Гриша вдруг расхохотался:
— Да с чего ты, старик, взял, что это твой сын? Мало ли Тельманов на свете! И почудней имена есть. А ты заладил: сын, сын. Рассусоливаешь мне про него…
Николаю Ильичу было обидно слушать Гришин смех. Он сказал:
— Мой это Тельман, Гриша. Портретик там есть. Точно мой. Да и написано: Тельман Николаевич. Только Алексеев. Материну фамилию взял. Может, чего случилось? Пятнадцать ему было, когда с пленными солдатами-то от немцев сбежал. — Зотов тяжело вздохнул. Воспоминания его одолевали. Горькие старческие воспоминания. Он долго ворочался, потом снова заговорил:
— Вот что мне интересно — женат он или нет? Да уж, конечно! — сам же себе ответил Зотов. — Сорок пять ему в нонешнем мае будет. Дак ведь я, Григорий, наверняка дед! — оживился он. — Дед я, Григорий. А может быть, и прадед да же. А что? Ежели он, как и я, в девятнадцать поженился. Тельман-то у нас с Василисой рано появился, ой как рано. Ой, гуси-лебеди, прадед! Слышь, Гриша? Прадед.
Мокригин молчал.
— Я, Гриша, решил написать ему и адрес уже запросил. Что старое вспоминать? Жить-то всего ничего осталось. Заснешь когда ни то и не проснешься.

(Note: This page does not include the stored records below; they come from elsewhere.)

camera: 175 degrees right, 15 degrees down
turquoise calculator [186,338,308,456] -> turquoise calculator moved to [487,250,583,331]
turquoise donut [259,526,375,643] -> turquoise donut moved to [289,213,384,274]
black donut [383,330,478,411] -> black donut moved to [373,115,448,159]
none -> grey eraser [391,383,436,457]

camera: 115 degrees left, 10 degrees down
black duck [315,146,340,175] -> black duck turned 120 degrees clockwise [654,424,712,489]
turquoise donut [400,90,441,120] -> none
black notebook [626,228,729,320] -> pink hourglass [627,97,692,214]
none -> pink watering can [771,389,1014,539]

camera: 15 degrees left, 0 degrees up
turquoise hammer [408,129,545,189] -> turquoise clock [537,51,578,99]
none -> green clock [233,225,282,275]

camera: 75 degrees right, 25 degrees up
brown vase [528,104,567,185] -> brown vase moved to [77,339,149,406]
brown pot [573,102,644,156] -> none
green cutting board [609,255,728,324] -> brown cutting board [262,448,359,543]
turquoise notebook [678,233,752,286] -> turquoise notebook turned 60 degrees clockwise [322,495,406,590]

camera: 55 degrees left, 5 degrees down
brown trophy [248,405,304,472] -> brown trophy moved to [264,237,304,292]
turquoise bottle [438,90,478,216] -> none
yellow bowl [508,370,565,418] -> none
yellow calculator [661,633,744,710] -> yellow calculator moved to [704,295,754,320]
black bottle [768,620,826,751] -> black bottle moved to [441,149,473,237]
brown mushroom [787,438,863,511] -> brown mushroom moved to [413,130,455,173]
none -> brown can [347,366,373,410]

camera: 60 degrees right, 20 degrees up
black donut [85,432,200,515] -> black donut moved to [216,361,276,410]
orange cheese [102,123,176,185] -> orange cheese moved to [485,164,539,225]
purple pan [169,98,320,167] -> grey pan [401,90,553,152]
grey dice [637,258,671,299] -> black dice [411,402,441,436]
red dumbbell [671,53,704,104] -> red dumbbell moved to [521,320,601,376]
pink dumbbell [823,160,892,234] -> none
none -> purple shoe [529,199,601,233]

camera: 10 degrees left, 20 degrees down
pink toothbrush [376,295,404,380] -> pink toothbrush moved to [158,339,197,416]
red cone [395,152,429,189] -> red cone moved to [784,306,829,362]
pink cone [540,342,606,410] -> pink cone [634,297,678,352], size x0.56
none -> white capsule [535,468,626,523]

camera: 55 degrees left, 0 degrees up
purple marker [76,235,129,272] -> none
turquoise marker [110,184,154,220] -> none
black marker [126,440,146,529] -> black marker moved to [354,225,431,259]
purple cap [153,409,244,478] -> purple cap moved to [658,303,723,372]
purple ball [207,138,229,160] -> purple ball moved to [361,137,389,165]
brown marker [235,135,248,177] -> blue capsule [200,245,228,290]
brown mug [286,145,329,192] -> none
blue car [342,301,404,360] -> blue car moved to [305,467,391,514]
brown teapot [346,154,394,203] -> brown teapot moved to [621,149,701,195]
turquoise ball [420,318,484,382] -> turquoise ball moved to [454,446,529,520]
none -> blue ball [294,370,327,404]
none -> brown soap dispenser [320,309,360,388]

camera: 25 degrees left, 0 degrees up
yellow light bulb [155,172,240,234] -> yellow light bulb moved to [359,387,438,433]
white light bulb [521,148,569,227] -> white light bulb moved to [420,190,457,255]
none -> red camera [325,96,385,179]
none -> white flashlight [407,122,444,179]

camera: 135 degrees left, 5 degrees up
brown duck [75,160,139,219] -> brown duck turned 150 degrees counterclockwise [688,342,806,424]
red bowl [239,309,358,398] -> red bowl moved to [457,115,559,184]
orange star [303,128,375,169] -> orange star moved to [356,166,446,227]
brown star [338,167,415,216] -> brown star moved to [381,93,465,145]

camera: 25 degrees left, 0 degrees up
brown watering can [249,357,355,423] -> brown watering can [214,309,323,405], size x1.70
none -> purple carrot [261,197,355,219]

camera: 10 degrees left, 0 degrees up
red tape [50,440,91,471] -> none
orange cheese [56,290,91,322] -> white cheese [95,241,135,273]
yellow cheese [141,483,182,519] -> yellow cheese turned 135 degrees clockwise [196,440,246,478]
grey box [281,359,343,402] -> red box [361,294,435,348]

— Забыл, значит, ты все обиды, забыл, как тебя из-за сына твоего, щенка, фрицы чуть в расход не пустили? — неожиданно зло рявкнул Мокригин. — Он от тебя убежал, на смерть оставил, а ты… Он столько лет о себе и знать не давал! Сам ведь мне столько раз плакался. Ты что думаешь, не знал он, что папаша у него по тюрьмам да колониям восемь лет от звонка до звонка отышачил? Держи карман шире! Как миленький знал. Уж он-то в Зайцево твое распроклятое не раз, видать, съездил. И не хотел бы, дак землячки твои все ему рассказывали. В лучшем виде.
«Чего он так злится? — удивился Николай Ильич. — Чудак-человек».
Словно спохватившись, Мокригин смолк. Потом сказал уже спокойно:
— Я тебе, Коля, и вчера говорил: выбрось из головы эти фокусы-мокусы. Деревенька моя — ах, ах! Сынок теперь сыскался… Прожил полжизни без земляков и без сына и еще проживешь. Без друга — никогда. Нет жизни без верного кореша. Нет опоры. А землячки, детки — фить, разлетелись в разные стороны, кричи — охрипнешь! — Он заворочался в кровати так, что пружины застонали. Достал со стула папиросы. Закурил.
— Я вот, Коля, в детдоме вырос. Без роду без племени. Сколько себя помню, все сиротствовал. А не тянет меня в те края пермские, не тянет. Никуда не тянет. Знаешь, как говорится, рос мал, вырос пьян, ничего не знал. — Григорий громко, натужно захохотал.
Потом они долго лежали молча. Николай Ильич курил, думал. И, уже совсем засыпая, сказал мечтательно:
— Нет, Гриша, что ты ни говори, а напишу я сыну письмо.
Мокригин не ответил. «Наверное, уже спит, — подумал Николай Ильич. — Ну да бог с ним. Проспится — отойдет. И чего он разошелся?»